Thamma Movie Review: Ayushmann Khurrana, Rashmika Mandanna, Nawazuddin Siddiqui Trio Fail To Lift Weak Horror-Comedy
After successful releases such as Stree, Bhediya, and Munjya, Maddock Films also returned to the horror-comedy space with Thamma featuring Ayushmann Khurrana, Rashmika Mandanna, Nawazuddin Siddiqui, and Paresh Rawal. Directed by Aditya Sarpotdar, Thamma - expected to have the same pizazz - chosen material and unnecessary, disappointing tone dragged it and the script down, and sadly it is nothing more than a mild spoiler for this festive release.
STORYLINE
Set in a small and superstitious village, Thamma is about a man living in the city by the name of Vikram (Ayushmann Khurrana) who moves back into his ancestral home. Vikram gets sucked into the village's folklore about the spirit known as Thamma. The film starts off on a positive note but begins to go downhill as it struggles to balance the horror and comedy. The film is excessively geared towards being both funny and spooky but is neither. Much of the first part of the film is spattered with real jump scares that are almost comical, subplots that do not belong in the film, and drawn out, poorly played emotional pieces that lead to an ineffective conflict of what was supposed to be suspense.

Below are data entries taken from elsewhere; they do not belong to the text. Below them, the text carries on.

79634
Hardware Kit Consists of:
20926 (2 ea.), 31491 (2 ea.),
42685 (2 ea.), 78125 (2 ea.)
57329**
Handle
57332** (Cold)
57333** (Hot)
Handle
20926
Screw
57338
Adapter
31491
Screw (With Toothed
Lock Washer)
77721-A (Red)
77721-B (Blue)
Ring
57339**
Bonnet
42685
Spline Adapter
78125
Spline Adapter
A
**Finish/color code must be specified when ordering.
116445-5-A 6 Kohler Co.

Technical Aspects and Music
The cinematography is effective enough to capture the rural location, but the visual effects are cheap and lack modernity. The background music desperately attempts to create tension, but ultimately feels tedious, and often repetitive. The songs are clearly well-meaning, but are out of place in the film, and slow down an already slow-moving narrative further.

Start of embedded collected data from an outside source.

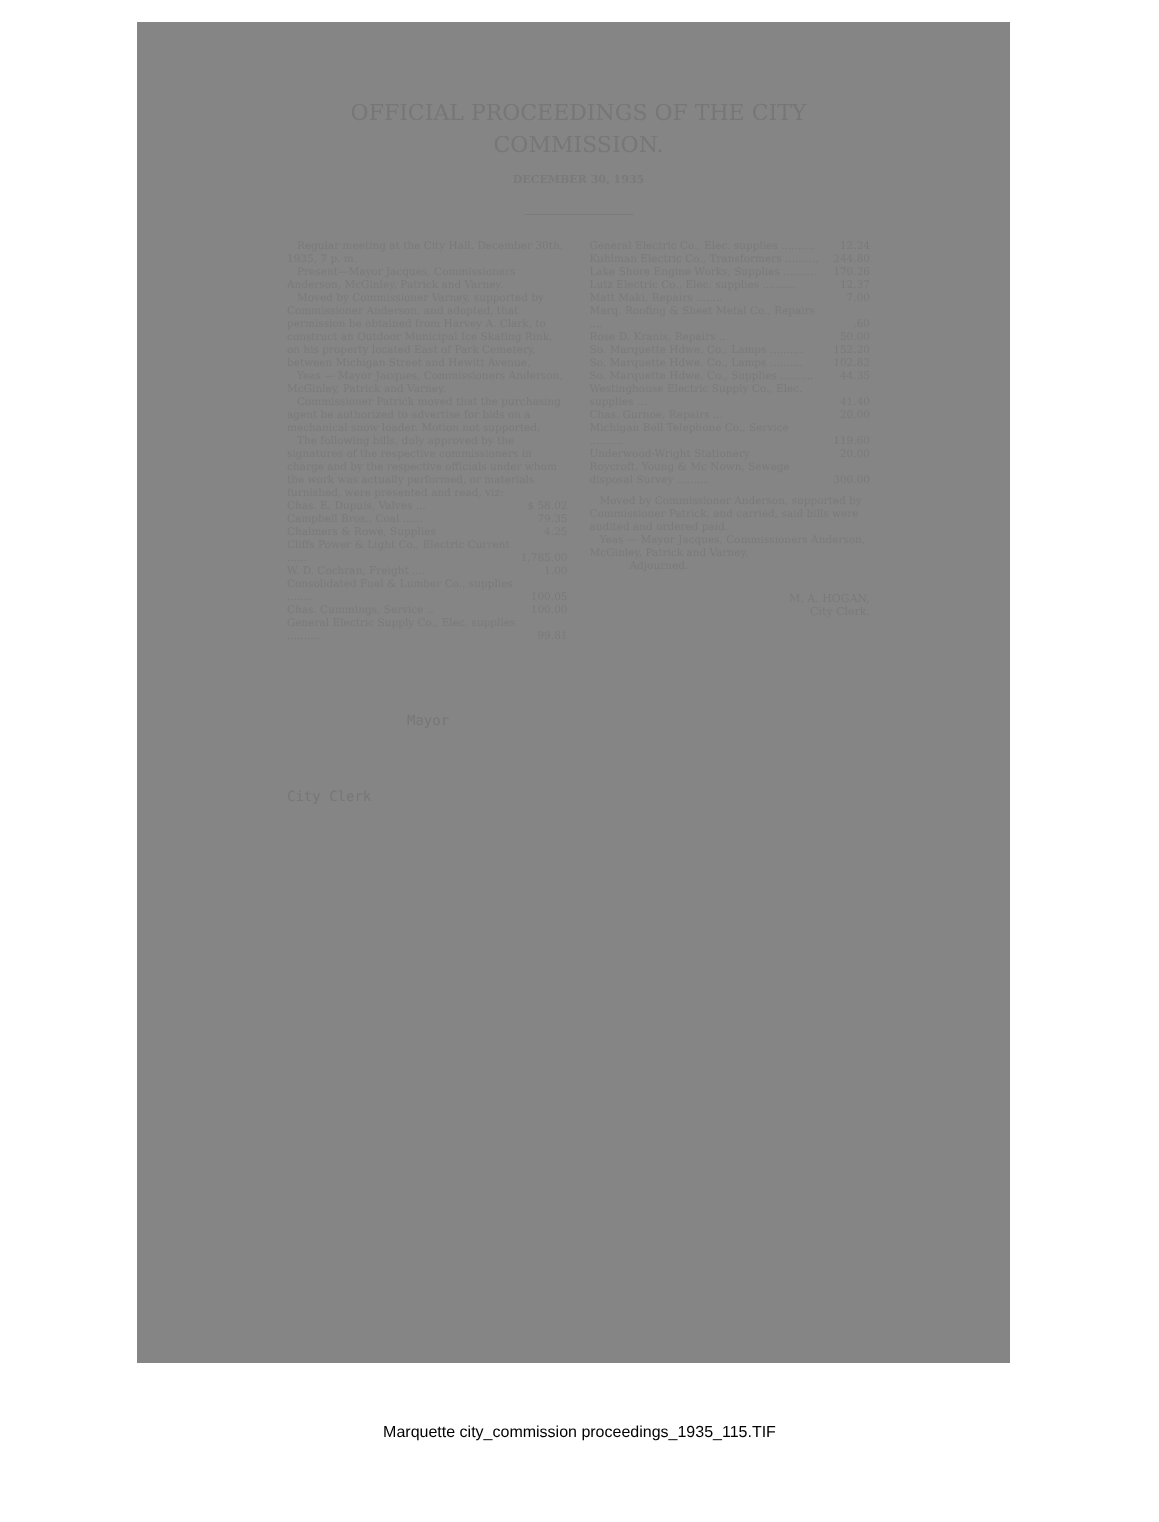OFFICIAL PROCEEDINGS OF THE CITY COMMISSION.
DECEMBER 30, 1935
Regular meeting at the City Hall, December 30th, 1935, 7 p. m.
Present—Mayor Jacques, Commissioners Anderson, McGinley, Patrick and Varney.
Moved by Commissioner Varney, supported by Commissioner Anderson, and adopted, that permission be obtained from Harvey A. Clark, to construct an Outdoor Municipal Ice Skating Rink, on his property located East of Park Cemetery, between Michigan Street and Hewitt Avenue.
Yeas — Mayor Jacques, Commissioners Anderson, McGinley, Patrick and Varney.
Commissioner Patrick moved that the purchasing agent be authorized to advertise for bids on a mechanical snow loader. Motion not supported.
The following bills, duly approved by the signatures of the respective commissioners in charge and by the respective officials under whom the work was actually performed, or materials furnished, were presented and read, viz:
| Chas. E. Dupuis, Valves ... | $ 58.02 |
| Campbell Bros., Coal ...... | 79.35 |
| Chalmers & Rowe, Supplies | 4.25 |
| Cliffs Power & Light Co., Electric Current ...... | 1,785.00 |
| W. D. Cochran, Freight .... | 1.00 |
| Consolidated Fuel & Lumber Co., supplies ........ | 100.05 |
| Chas. Cummings, Service .. | 100.00 |
| General Electric Supply Co., Elec. supplies .......... | 99.81 |
| General Electric Co., Elec. supplies .......... | 12.24 |
| Kuhlman Electric Co., Transformers .......... | 244.80 |
| Lake Shore Engine Works, Supplies .......... | 170.26 |
| Lutz Electric Co., Elec. supplies .......... | 12.37 |
| Matt Maki, Repairs ........ | 7.00 |
| Marq. Roofing & Sheet Metal Co., Repairs .... | .60 |
| Rose D. Kranis, Repairs .. | 50.00 |
| So. Marquette Hdwe. Co., Lamps .......... | 152.20 |
| So. Marquette Hdwe. Co., Lamps .......... | 102.82 |
| So. Marquette Hdwe. Co., Supplies .......... | 44.35 |
| Westinghouse Electric Supply Co., Elec. supplies ... | 41.40 |
| Chas. Gurnoe, Repairs ... | 20.00 |
| Michigan Bell Telephone Co., Service .......... | 119.60 |
| Underwood-Wright Stationery | 20.00 |
| Roycroft, Young & Mc Nown, Sewage disposal Survey .......... | 300.00 |
Moved by Commissioner Anderson, supported by Commissioner Patrick, and carried, said bills were audited and ordered paid.
Yeas — Mayor Jacques, Commissioners Anderson, McGinley, Patrick and Varney.
Adjourned.
M. A. HOGAN,
City Clerk.
Mayor
City Clerk
Marquette city_commission proceedings_1935_115.TIF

Overall: Biopic had all the ingredients to work as a blockbuster - an able cast, a hit production banner behind it, and a very fun premise. It is the execution only in the writing and screenplay that lets this idea down quite dramatically. A film that could have and should have been a fun, entertaining drama over the Diwali holiday, turns into a long, comedic disaster and misses the critical elements of horror, drama, or power entertainment. In short, really poor writing.